- 270g/9½oz unsalted butter
- 2 boneless, skinless corn-fed chicken breasts (about 180g/6¼oz each), cut into 2cm/¾in cubes
- 2 lemons, 1 for zest and juice only, 1 whole
- 2 tbsp Greek yoghurt
- 2 tsp finely chopped tarragon leaves
- 1 small, young leek, green part only, cut in half lengthways and sliced
- 200g/7oz mixed wild or shiitake mushrooms
- 1 tbsp sunflower oil
- 2 x 270g packs fresh readymade filo pastry
- 1 free-range egg, beaten
- 2 tbsp sherry vinegar
- 200ml/7fl oz chicken stock
- 200ml/7fl oz whipping cream
- 2 large heads chicory, halved lengthways and leaves separated
- 12 radishes, thinly sliced
- 3 tbsp chopped parsley leaves
- 1 tbsp Chardonnay vinegar (alternatively use white wine vinegar)
- 3 tbsp extra virgin olive oil
- sea salt and freshly ground black pepper
- For the chicken parcels, first clarify the butter. Put 250g/9oz of the butter in a saucepan over a very low heat. Leave for 30 minutes until the butter has melted and the solids have fallen to the bottom. Remove from the heat and do not disturb the pan.
- Mix the chicken, lemon zest and juice, yoghurt and half the tarragon in a bowl. Cover and marinate in the fridge for 30 minutes.
- Bring a saucepan of water to the boil, add the leek, return to the boil and blanch for 1 minute. Lift out using a slotted spoon and refresh in ice-cold water. Transfer to a plate and pat dry with kitchen paper. Add the mushrooms to the boiling water, blanch for 1 minute, then lift out, refresh and pat dry.
- Heat a large, non-stick frying pan over a high heat. Add the remaining butter and sunflower oil. When the butter is foaming, add the mushrooms and fry for 2 minutes. Add the leek and chicken and fry for 2 minutes, or until starting to colour. Remove from the pan and leave to cool at room temperature. Don’t wash the pan as you will need it later.
- Preheat the oven to 180C/160C Fan/Gas 4.
- Cut the filo into 16 rectangles 16x22cm/6¼x8½in and cover with a clean, damp tea towel to prevent them drying out. For each filo pie, working quickly, one piece at a time, lay a sheet of filo on the work surface and brush lightly with clarified butter, then grate a little lemon zest from the whole lemon over the top. Lay a second sheet over the top and brush with butter as before, then season with a little salt. Put another sheet on top, brush with butter again and grate over a little lemon zest. Finish with a fourth sheet, then a little pepper.
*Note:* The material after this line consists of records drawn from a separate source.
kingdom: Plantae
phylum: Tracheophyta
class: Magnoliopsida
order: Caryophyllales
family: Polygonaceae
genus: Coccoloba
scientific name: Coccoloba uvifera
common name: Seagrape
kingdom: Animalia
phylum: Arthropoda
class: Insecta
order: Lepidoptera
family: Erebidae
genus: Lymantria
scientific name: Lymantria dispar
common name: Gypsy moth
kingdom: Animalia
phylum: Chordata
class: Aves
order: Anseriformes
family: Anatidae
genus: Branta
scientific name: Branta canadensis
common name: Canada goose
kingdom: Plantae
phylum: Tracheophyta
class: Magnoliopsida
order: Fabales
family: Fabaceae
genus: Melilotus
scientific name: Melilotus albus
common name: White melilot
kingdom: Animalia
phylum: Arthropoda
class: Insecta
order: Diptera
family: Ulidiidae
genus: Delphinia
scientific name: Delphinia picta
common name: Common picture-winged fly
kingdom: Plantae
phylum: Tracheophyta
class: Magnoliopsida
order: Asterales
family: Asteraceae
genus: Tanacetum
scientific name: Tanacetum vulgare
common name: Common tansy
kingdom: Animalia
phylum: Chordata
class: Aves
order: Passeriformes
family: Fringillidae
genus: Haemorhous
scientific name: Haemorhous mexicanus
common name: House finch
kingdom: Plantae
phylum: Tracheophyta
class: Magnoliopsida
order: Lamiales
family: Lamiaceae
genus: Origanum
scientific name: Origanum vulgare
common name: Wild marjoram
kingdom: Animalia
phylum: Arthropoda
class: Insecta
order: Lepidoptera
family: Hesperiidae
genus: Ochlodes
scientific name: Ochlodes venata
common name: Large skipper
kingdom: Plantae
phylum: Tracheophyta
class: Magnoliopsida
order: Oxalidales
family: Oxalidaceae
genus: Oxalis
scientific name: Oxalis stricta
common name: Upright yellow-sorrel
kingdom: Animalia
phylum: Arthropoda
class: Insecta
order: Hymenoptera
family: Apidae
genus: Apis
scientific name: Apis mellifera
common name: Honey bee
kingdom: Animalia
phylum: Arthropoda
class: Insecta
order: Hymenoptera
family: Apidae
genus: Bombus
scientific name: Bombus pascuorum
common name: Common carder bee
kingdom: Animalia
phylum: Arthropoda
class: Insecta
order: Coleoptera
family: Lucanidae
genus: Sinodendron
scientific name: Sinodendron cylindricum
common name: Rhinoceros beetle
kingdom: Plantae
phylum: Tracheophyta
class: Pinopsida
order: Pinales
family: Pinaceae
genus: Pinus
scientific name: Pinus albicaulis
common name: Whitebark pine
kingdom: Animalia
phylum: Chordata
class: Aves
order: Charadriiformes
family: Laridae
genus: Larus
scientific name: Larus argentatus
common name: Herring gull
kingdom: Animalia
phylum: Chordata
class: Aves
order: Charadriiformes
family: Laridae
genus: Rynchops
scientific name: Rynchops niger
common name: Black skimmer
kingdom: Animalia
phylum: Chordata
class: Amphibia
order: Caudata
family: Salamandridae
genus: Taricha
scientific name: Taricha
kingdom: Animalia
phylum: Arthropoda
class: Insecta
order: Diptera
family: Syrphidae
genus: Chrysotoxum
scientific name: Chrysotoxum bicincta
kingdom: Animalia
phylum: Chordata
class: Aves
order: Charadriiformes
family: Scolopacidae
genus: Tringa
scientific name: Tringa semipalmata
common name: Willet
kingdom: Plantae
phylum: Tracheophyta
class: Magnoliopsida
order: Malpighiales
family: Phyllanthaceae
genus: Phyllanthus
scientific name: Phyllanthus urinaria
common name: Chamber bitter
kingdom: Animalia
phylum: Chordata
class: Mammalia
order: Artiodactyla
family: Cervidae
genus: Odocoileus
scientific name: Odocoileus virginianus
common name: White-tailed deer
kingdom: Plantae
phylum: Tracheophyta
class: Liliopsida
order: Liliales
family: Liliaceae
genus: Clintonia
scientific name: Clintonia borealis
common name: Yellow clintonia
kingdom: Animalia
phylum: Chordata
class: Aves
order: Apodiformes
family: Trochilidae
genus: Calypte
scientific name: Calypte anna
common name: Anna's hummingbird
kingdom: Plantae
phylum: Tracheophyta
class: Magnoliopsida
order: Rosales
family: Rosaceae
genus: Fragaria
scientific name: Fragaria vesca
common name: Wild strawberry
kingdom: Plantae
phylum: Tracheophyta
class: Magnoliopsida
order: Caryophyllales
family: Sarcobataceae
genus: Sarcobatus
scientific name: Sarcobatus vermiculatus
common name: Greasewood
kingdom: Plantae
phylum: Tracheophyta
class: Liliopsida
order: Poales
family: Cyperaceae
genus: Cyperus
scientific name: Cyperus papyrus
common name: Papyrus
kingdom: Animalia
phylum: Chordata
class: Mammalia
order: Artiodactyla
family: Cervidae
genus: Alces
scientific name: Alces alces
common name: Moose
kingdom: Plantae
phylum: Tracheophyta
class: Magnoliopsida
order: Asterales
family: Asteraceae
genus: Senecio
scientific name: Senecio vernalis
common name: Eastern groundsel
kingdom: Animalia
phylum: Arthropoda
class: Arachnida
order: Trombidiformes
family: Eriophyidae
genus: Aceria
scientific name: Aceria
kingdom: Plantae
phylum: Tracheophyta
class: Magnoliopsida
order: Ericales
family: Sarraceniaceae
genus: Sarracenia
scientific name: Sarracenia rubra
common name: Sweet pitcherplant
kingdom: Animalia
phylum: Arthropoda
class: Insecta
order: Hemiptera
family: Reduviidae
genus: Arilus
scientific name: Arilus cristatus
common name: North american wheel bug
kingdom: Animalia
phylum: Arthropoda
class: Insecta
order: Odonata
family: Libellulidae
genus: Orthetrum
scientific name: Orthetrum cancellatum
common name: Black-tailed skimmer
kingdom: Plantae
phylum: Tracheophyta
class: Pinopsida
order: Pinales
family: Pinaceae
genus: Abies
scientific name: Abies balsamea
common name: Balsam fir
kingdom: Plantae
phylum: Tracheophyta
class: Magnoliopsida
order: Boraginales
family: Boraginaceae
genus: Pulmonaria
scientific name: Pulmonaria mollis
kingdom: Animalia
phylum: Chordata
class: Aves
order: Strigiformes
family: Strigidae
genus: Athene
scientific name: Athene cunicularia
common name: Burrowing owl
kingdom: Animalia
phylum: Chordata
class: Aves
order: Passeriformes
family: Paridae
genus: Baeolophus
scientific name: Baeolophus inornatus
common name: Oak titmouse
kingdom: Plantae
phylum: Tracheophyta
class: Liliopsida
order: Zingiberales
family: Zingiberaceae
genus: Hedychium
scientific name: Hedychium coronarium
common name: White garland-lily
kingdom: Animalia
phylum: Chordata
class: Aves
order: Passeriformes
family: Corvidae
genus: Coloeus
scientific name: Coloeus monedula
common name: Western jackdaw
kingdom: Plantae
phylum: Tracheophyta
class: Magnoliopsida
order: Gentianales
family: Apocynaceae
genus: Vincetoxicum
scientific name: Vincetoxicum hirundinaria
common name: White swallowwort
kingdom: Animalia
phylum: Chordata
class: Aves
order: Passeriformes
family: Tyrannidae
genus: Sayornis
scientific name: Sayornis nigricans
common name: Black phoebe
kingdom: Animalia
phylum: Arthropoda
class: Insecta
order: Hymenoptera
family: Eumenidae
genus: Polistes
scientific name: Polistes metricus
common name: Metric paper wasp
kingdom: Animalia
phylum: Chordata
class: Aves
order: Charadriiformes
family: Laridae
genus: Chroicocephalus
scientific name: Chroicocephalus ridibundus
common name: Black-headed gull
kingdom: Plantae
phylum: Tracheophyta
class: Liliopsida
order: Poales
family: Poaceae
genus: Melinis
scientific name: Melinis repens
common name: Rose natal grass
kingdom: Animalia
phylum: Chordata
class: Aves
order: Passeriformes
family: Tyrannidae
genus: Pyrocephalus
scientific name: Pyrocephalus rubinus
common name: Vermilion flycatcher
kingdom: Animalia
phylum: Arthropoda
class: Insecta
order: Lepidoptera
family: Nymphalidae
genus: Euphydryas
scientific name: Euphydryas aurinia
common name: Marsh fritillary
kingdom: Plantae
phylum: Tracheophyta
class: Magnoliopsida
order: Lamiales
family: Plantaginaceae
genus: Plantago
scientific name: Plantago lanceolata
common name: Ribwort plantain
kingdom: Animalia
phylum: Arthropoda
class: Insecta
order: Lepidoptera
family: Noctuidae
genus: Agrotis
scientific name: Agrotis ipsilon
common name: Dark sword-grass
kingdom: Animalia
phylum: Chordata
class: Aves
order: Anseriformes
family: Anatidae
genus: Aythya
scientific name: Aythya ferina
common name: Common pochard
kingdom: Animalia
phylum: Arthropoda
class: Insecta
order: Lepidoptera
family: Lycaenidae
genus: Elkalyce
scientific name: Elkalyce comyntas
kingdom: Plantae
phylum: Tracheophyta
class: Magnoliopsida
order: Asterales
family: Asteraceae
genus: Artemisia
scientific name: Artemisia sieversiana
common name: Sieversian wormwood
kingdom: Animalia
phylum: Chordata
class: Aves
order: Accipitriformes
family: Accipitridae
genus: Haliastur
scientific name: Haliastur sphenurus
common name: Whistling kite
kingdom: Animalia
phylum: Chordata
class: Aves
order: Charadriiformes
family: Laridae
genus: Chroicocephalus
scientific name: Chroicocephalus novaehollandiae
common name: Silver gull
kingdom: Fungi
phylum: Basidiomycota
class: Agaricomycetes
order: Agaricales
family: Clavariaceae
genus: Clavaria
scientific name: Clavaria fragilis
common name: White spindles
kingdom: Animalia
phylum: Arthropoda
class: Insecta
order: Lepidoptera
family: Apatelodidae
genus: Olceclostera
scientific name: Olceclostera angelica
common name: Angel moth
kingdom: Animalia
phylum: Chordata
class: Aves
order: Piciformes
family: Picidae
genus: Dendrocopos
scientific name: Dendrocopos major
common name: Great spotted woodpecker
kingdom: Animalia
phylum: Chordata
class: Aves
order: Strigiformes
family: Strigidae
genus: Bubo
- Beat together the egg and 1 tablespoon water to make an egg wash. Brush the edges of the pastry with the egg wash, then spoon a quarter of the chicken mixture onto the bottom half of the pastry. Gently fold the pastry over the filling, press the edges together and tuck them under to seal and form a little parcel. Transfer to a baking tray and refridgerate while you make the remaining 3 parcels.
- Brush the outsides of the finished parcels with the clarified butter and bake for 20-25 minutes until golden-brown and crisp.
- Meanwhile, for the chicory and radish salad, toss the chicory leaves, radishes and parsley together in a bowl. In a small bowl, whisk the vinegar and oil together then season with salt and pepper. Just before serving, drizzle the dressing over the leaves and toss to coat.
- Return the frying pan to a medium heat, add the sherry vinegar and deglaze by stirring to remove any caramelized bits stuck to the bottom. Add the stock and cream, turn the heat down to low and simmer for 10-12 minutes until the volume of liquid has reduced by half and the sauce is thick enough to coat the back of a spoon. Add the remaining tarragon and season with salt and pepper, to taste.
- To serve, spoon the sauce over the parcels and arrange the salad alongside.